Text provided:
--------------------------------------------------
About nine months ago, though, he told me, obtaining the drugs became markedly more difficult. So he started charging $10 a twinkie, a price that has already jumped by 20 percent to 30 percent in the last few months.

“What do you think people’s twinkie price max is?” I asked as we pulled up in front of a Lower East Side walk-up.

“My customers don’t really flinch at the cost,” he said. “They just want the things.”

When the Reliable Locksmith returned, he was sweaty from climbing five flights of stairs, but happy to have moved 50 twinkies at a whopping $18 each. Total profit: $350.

“Union Square,” he told the driver, who had yet to speak. “This guy’s a big buyer, but I’ll charge him less since I know him. You might too, actually. Dude’s legit D-list. Actor.”

I watched the Reliable Locksmith, in a masterful casual handoff at the corner of 15th Street and Irving Place, sell 100 twinkies at $12 a piece to a reality TV recognizable face.
--------------------------------------------------
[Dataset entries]
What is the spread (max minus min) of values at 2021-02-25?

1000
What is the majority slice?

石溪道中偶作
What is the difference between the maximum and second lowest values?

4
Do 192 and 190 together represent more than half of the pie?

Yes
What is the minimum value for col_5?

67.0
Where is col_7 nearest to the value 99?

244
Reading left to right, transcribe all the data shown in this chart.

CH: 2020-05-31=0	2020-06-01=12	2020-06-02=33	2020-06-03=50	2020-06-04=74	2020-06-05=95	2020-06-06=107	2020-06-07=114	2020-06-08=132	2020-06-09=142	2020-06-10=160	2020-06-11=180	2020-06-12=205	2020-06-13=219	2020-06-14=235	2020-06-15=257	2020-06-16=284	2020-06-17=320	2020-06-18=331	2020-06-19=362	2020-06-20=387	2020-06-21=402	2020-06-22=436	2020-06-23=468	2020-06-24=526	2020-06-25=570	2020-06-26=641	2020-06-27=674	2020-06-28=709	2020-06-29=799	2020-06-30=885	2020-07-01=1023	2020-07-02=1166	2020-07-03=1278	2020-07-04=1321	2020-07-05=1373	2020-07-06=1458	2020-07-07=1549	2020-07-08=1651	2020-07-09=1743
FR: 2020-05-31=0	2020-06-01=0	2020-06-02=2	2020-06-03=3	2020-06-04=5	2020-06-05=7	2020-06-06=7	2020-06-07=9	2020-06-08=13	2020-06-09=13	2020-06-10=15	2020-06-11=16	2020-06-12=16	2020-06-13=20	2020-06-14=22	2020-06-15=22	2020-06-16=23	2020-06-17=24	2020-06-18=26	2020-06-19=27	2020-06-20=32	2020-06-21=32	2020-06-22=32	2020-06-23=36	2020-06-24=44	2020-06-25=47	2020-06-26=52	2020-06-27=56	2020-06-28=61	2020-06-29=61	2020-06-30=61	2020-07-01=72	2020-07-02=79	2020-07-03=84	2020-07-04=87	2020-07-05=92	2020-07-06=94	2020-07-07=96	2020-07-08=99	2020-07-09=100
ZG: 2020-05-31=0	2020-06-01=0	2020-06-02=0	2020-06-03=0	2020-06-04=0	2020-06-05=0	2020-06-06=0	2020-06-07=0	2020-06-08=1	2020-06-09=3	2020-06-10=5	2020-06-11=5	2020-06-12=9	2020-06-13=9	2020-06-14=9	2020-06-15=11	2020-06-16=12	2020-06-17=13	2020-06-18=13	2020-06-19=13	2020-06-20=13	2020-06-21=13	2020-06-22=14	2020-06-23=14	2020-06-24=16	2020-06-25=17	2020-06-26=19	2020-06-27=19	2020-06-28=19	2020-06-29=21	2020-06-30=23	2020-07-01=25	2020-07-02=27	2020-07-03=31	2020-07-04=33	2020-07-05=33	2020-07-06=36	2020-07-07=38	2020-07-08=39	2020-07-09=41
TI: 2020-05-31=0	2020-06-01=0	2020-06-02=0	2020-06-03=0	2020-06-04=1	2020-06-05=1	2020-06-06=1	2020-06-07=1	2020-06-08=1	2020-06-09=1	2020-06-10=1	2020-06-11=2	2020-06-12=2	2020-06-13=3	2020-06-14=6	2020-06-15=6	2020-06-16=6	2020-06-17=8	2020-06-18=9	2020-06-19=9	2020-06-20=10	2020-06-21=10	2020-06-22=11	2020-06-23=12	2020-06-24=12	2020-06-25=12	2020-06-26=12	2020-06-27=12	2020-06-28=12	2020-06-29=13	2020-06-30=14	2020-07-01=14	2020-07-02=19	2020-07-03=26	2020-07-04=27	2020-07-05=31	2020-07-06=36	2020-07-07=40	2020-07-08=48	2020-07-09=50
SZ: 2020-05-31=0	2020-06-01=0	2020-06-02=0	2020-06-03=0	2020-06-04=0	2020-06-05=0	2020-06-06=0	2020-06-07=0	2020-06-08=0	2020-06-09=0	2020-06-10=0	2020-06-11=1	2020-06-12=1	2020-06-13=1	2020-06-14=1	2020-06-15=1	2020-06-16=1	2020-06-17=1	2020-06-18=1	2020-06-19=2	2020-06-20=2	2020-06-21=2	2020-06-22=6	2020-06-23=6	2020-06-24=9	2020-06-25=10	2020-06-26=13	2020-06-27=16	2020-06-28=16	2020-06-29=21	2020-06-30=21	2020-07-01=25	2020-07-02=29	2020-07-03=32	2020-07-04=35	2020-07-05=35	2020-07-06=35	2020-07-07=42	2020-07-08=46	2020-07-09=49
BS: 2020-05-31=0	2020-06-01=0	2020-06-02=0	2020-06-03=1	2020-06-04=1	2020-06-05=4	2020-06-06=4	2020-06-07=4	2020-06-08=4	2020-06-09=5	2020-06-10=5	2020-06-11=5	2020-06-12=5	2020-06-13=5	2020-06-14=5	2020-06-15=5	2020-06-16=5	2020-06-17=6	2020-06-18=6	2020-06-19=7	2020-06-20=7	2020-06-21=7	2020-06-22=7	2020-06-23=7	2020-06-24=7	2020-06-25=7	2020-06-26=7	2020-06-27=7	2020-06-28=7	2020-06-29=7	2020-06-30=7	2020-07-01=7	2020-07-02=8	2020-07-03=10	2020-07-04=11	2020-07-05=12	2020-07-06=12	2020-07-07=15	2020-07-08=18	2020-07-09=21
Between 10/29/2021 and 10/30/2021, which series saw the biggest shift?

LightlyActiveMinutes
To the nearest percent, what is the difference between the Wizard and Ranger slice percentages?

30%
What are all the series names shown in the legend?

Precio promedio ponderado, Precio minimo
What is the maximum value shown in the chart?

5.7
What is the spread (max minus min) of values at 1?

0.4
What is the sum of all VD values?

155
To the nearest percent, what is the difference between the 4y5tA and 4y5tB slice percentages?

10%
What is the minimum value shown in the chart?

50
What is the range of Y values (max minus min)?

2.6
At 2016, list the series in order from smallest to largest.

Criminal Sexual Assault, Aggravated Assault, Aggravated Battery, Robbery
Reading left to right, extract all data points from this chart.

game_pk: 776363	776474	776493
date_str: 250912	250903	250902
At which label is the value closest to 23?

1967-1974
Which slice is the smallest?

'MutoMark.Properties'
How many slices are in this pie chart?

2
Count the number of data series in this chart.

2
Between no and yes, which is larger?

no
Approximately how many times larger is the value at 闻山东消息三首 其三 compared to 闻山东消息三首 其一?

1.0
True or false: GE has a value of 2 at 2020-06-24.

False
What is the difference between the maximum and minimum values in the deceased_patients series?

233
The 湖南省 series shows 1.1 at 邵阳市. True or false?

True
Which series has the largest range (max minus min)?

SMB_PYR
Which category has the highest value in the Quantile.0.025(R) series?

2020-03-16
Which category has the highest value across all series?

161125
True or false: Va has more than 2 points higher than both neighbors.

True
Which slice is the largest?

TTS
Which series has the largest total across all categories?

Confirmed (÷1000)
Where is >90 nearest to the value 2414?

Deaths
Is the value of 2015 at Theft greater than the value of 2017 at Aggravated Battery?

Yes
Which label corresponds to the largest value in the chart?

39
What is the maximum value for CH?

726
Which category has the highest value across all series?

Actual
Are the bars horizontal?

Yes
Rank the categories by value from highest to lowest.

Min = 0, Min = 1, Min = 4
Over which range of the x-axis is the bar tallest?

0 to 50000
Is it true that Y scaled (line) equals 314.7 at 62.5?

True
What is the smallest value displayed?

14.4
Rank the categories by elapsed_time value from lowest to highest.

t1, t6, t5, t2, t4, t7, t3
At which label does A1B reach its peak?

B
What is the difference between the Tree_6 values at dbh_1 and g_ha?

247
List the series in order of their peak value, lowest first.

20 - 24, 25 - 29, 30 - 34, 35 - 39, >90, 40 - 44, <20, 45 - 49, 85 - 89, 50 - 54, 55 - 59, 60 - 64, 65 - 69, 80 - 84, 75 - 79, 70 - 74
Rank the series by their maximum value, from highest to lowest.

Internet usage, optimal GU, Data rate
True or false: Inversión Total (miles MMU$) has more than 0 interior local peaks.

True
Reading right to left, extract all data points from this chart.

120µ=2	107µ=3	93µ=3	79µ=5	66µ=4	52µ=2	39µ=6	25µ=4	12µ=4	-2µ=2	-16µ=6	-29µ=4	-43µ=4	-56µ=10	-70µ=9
--------------------------------------------------
Assigned task 1:
Reproduce word for word the part of the passage about the twinkie seller starting at "When the Reliable" and ending at "Total profit: $350.".
Assigned task 2:
In the passage about the twinkie seller, how many twinkies were sold at the corner of 15th Street and Irving Place, and at what price each?
Assigned task 3:
Extend the passage about the twinkie seller, picking up after its final sentence.
The dataset entries aren't needed for any of this work.

Final answer 1:
When the Reliable Locksmith returned, he was sweaty from climbing five flights of stairs, but happy to have moved 50 twinkies at a whopping $18 each. Total profit: $350.

Final answer 2:
100 twinkies at $12 apiece.

Final answer 3:
Instead of heading back, though, the Reliable Locskmith approached a white-haired woman inching her way down the sidewalk with the help of a walker. Did he see a cop and decide to redirect his path? Are grandsons generally exempt from stop-and-frisk? Or is escorting an elderly woman across the street the best way to offset I-deal-drugs-for-a-living guilt? Only as he leaned in for a hug, did I realize what I was witnessing: a supplier-to-distributor swap masquerading as a multigenerational embrace.

On the way toward Murray Hill, where a 20-something female “who’s always fiending” resides, the Reliable Locksmith organized his additional inventory.

He sold the woman all 75 of the pills he had just acquired from Jessica Fletcher for $15 a piece.

“Everyone seems to buy in bulk,” I said.

“Well everyone’s afraid of running out,” he said, pausing to reflect. “And they’re popular, I think, because they’re safer in a way. You don’t have to worry if the stuff is cut with caffeine, baking soda or laxatives or whatever.”

“So it’s the health-conscious drug choice!” I said.

“Right on,” he said with a nod. “But seriously, it is safer to swallow something that comes from a lab and not Afghanistan.”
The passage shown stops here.